= Beginning of Section =
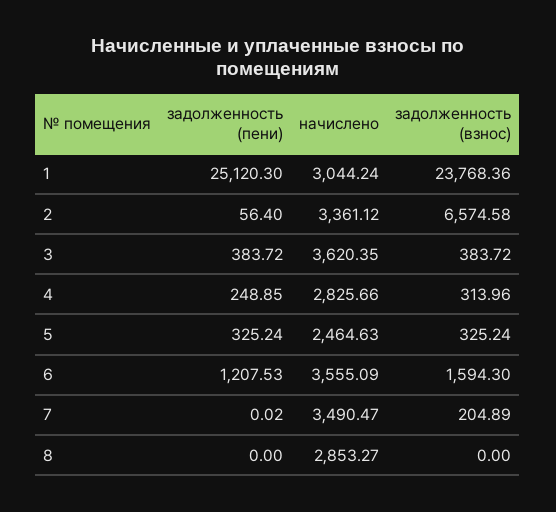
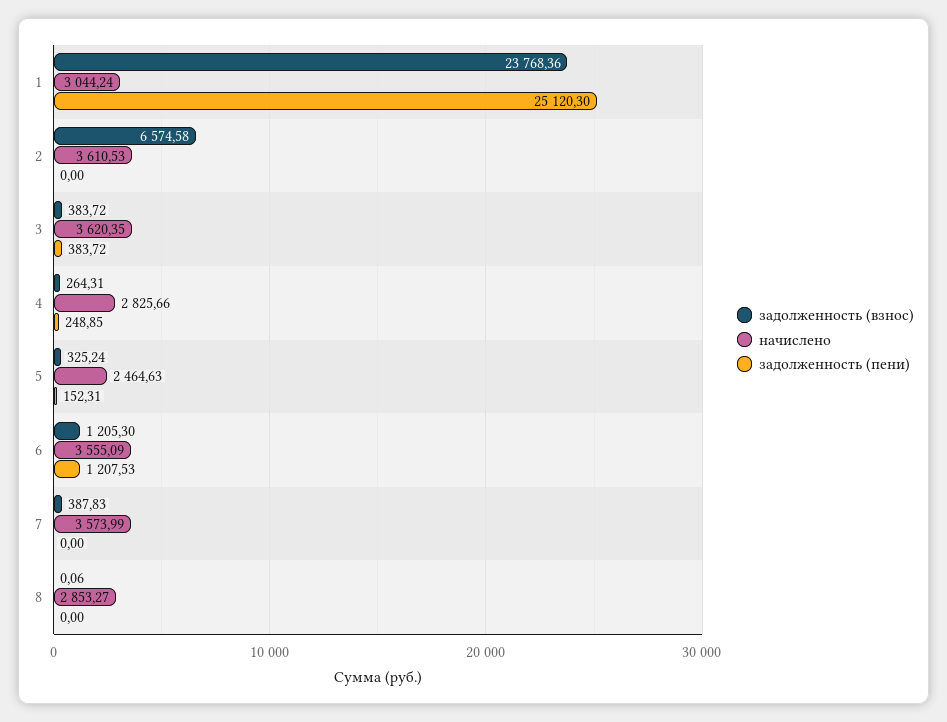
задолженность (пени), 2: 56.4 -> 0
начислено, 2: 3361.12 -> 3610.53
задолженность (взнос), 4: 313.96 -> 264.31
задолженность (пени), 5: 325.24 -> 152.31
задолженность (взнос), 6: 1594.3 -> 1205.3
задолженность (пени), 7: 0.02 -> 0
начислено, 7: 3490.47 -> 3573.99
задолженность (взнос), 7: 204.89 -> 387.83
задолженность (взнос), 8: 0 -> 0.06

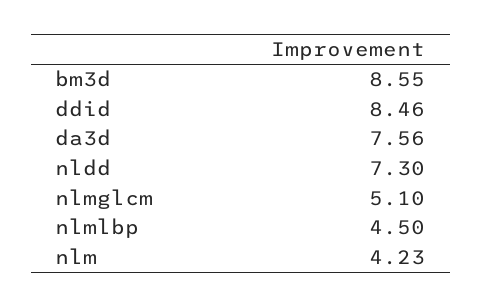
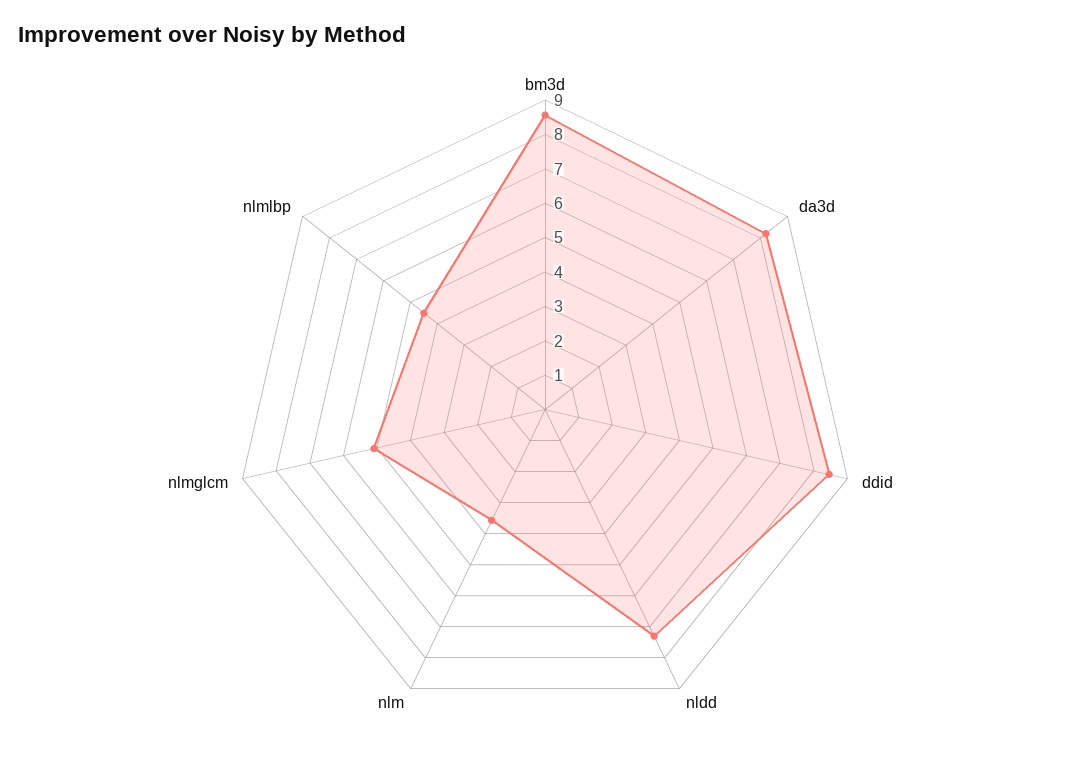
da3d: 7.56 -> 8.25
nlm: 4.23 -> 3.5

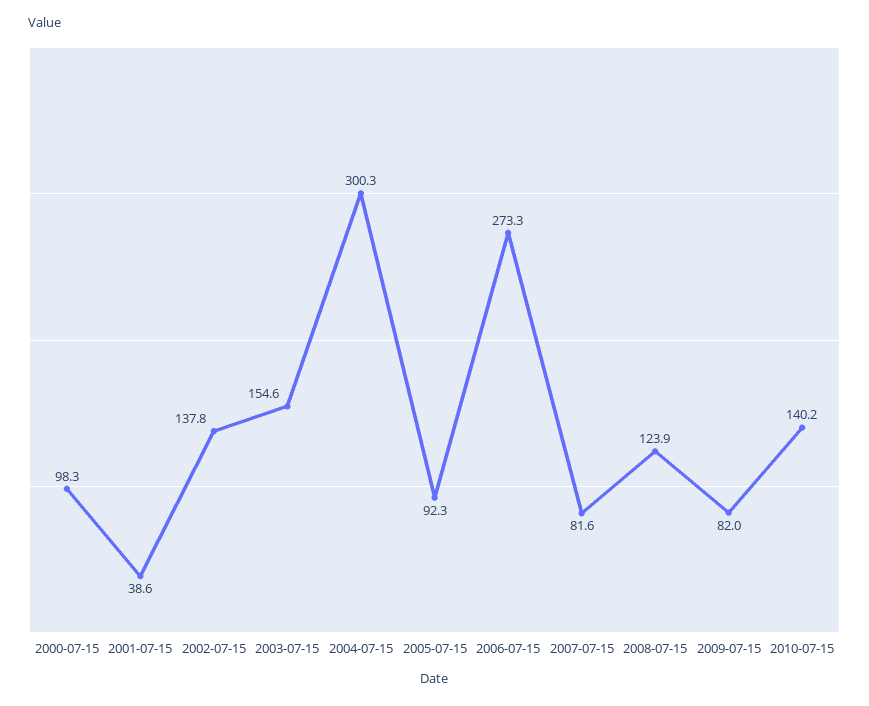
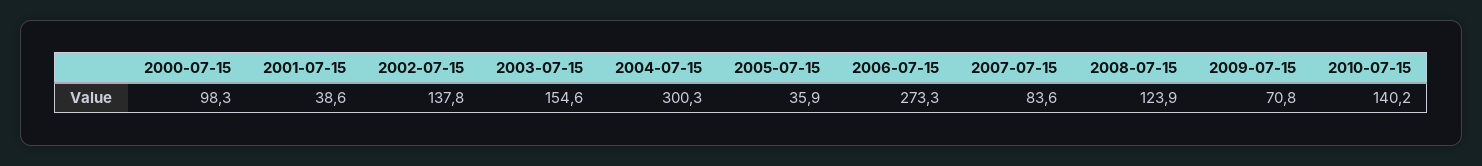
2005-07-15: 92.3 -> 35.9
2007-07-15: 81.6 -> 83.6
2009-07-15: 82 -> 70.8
= End of Section =
Set down the entries above word for word, but drop any image.

задолженность (пени), 2: 56.4 -> 0
начислено, 2: 3361.12 -> 3610.53
задолженность (взнос), 4: 313.96 -> 264.31
задолженность (пени), 5: 325.24 -> 152.31
задолженность (взнос), 6: 1594.3 -> 1205.3
задолженность (пени), 7: 0.02 -> 0
начислено, 7: 3490.47 -> 3573.99
задолженность (взнос), 7: 204.89 -> 387.83
задолженность (взнос), 8: 0 -> 0.06

da3d: 7.56 -> 8.25
nlm: 4.23 -> 3.5

2005-07-15: 92.3 -> 35.9
2007-07-15: 81.6 -> 83.6
2009-07-15: 82 -> 70.8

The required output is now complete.